T. Carter, Ontario Ministry of Natural Resources, is thanked for providing access to selected core and drill cutting samples. Technical assistance of S. Achal, R. Fanjoy, E. M. Northcott, Geological Survey of Canada, and R. Stewart, AGC, is acknowledged. Valuable comments and manuscript reviews by L. Ellis and an anonymous reviewer are greatly appreciated. GSC contribution no. 1997296. 


The Ordovician Trenton Group (Sherman Fall and Cobourg formations) and the Lindsay (Collingwood Member) and Blue Mountain formations of southwestern Ontario were examined using Rock-Eval pyrolysis, gas chromatography, gas chromatography-mass spectrometry, and incident-light microscopy to evaluate their paleodepositional environments, thermal maturities, and source rock potential. All units contain sufficient amount of oil-prone (type II), predominantly marine organic matter to be considered as petroleum source rocks. Unstructured bituminite with varying proportions of unicellular alginite are the dominant dispersed organic matter macerals. The bituminite typically occurs in massive to laminated, granular or patchy populations that commonly show microtextural relationships. Persistent inclusions of Leiosphaeridia telalganite demonstrate that planktonic algal debris was a primary organic substrate for blooming microbes. Disseminated coccoidal Gloeocapsomorpha prisca is found in minor amounts, usually in association with common to abundant acritarchs. Zooclasts (chitinozoa, graptolites, scolecodonts) and solid bitumen also are present as maceral inclusions within the bituminite network.

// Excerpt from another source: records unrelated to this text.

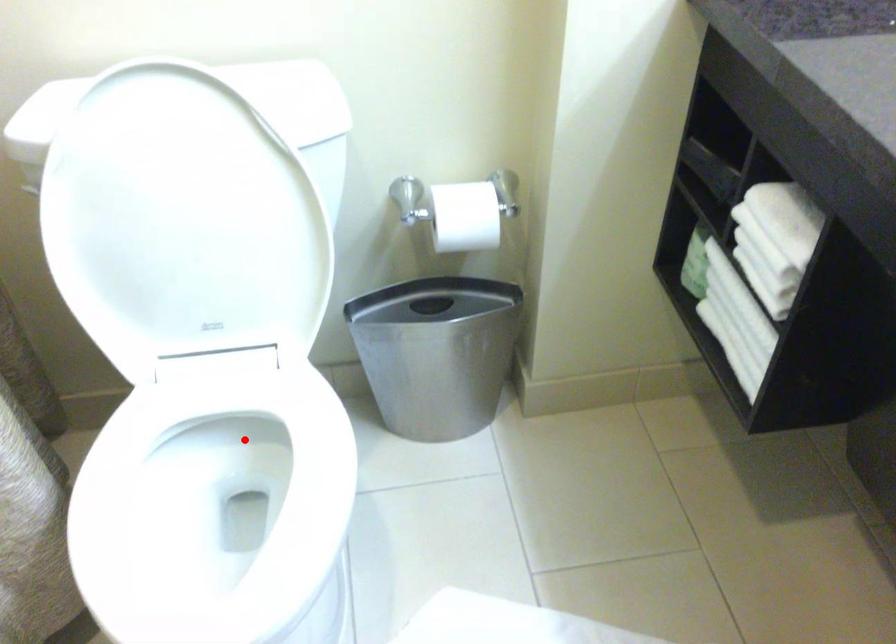
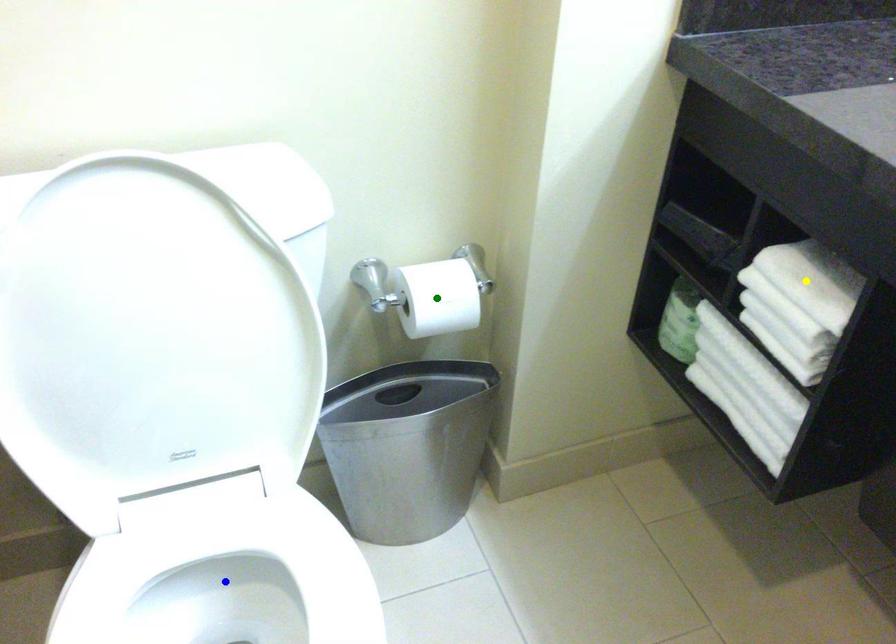
Question: I am providing you with two images of the same scene from different viewpoints. A red point is marked on the first image. You are given multiple points on the second image. Which mark in image 2 goes with the point in image 1?

Choices:
 (A) blue point
 (B) yellow point
 (C) green point

Answer: (A)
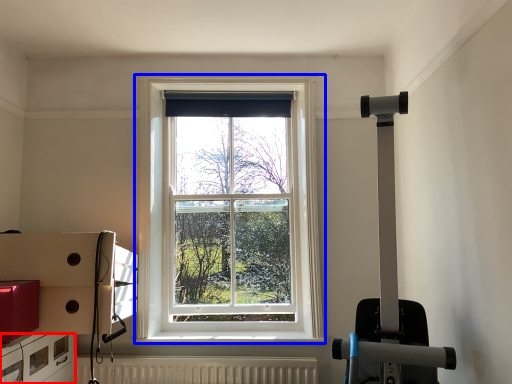
Question: Which object is further to the camera taking this photo, drawer (highlighted by a red box) or window (highlighted by a blue box)?

Choices:
 (A) drawer
 (B) window

Answer: (B)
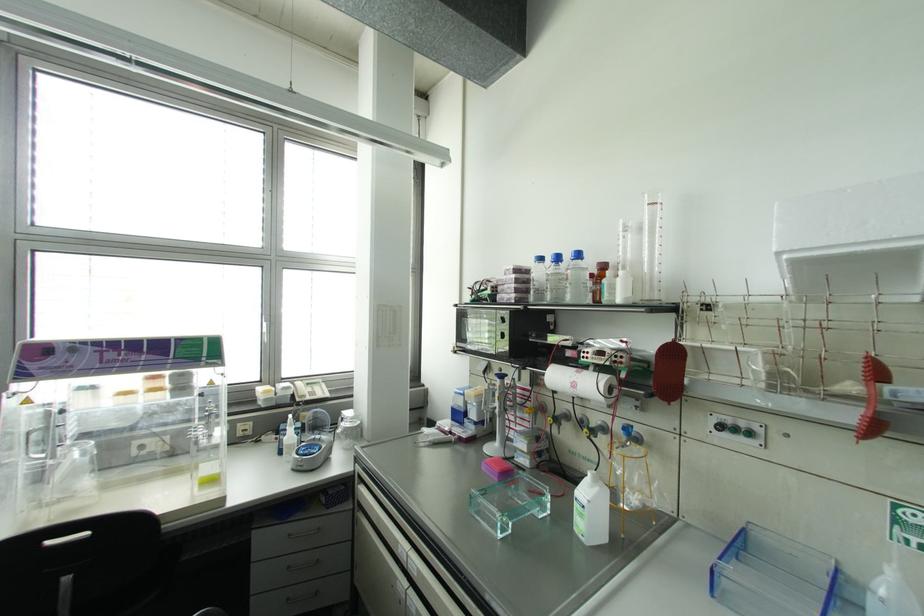
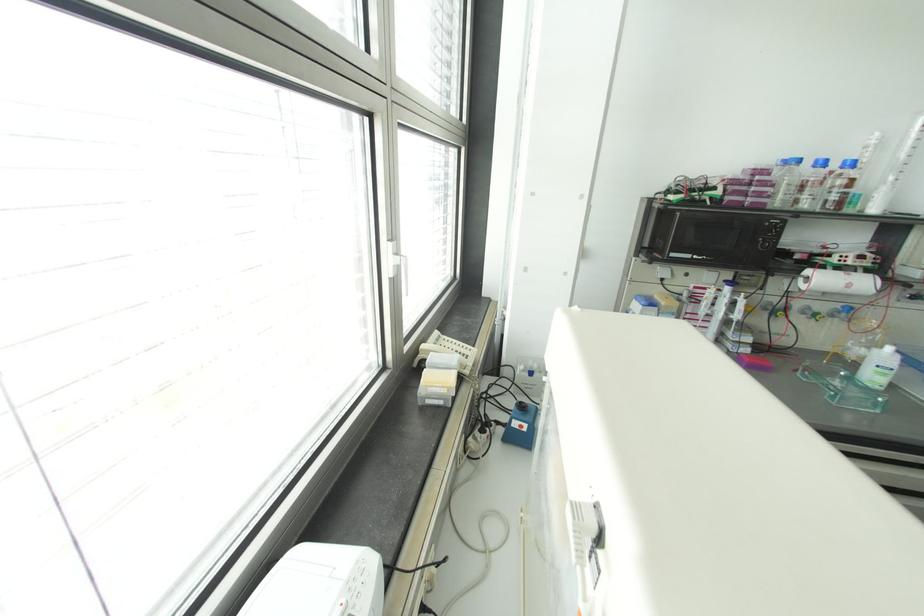
Find the pixel in the second image that matches (540,257) in the first image.

(797, 160)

The biomarker distributions for all of the studied units are those expected for marine organic matter deposited in a clastic-dominated environment. The extracts are characterized by a smooth n-alkane profile, with low abundance of C20+ members, typical for marine derived organic matter. Pristane/phytane ratios range from 0.97 to 1.72, indicating dysoxic conditions during deposition. Smooth C31-C35 homohopane profiles, Ts/Tm ratios (typically above 1.0), and a higher concentration of diasteranes relative to regular steranes all appear to indicate the clay-bearing character of these rocks. The predominance of C30 hopane over C29 regular sterane is interpreted to reflect a primary microbial input and extensive reworking of the organic matter.

Optical (reflectance, fluorescence) and geochemical (Tmax, biomarker data) thermal maturity parameters indicate that the Trenton and Blue Mountain strata are within the zone of prolific oil generation throughout the whole area of study. The Collingwood shales are mature with respect to petroleum generation in the eastern part (Toronto area) and only marginally mature in the northern part (Georgian Bay area) of the study area. In general, the biomarker composition of the extracts from all examined units is compatible with that of the oils found in the Trenton reservoirs of southwestern Ontario; however, geochemical and geological evidence suggests that the organic-rich shaly laminae within the Trenton Group are the principal source of these oils.

Accumulation of organic carbon in the Ordovician sediments of southern Ontario is suggested to derive from low-energy, normal-marine environments grading from shallow-shelf into deep-shelf and open-basinal settings. The nutrient availability and, consequently, higher bioproductivity, more intense consumption of oxygen, and progressing anoxia, controlled by a low-latitude location, diminished water circulation, stratification of the water column, and a depressed pycnocline resulted in high preservation rates. The amorphous nature of kerogen reflects significant microbial interaction at the water/ sediment interface and within the sediments where reducing conditions must have periodically predominated.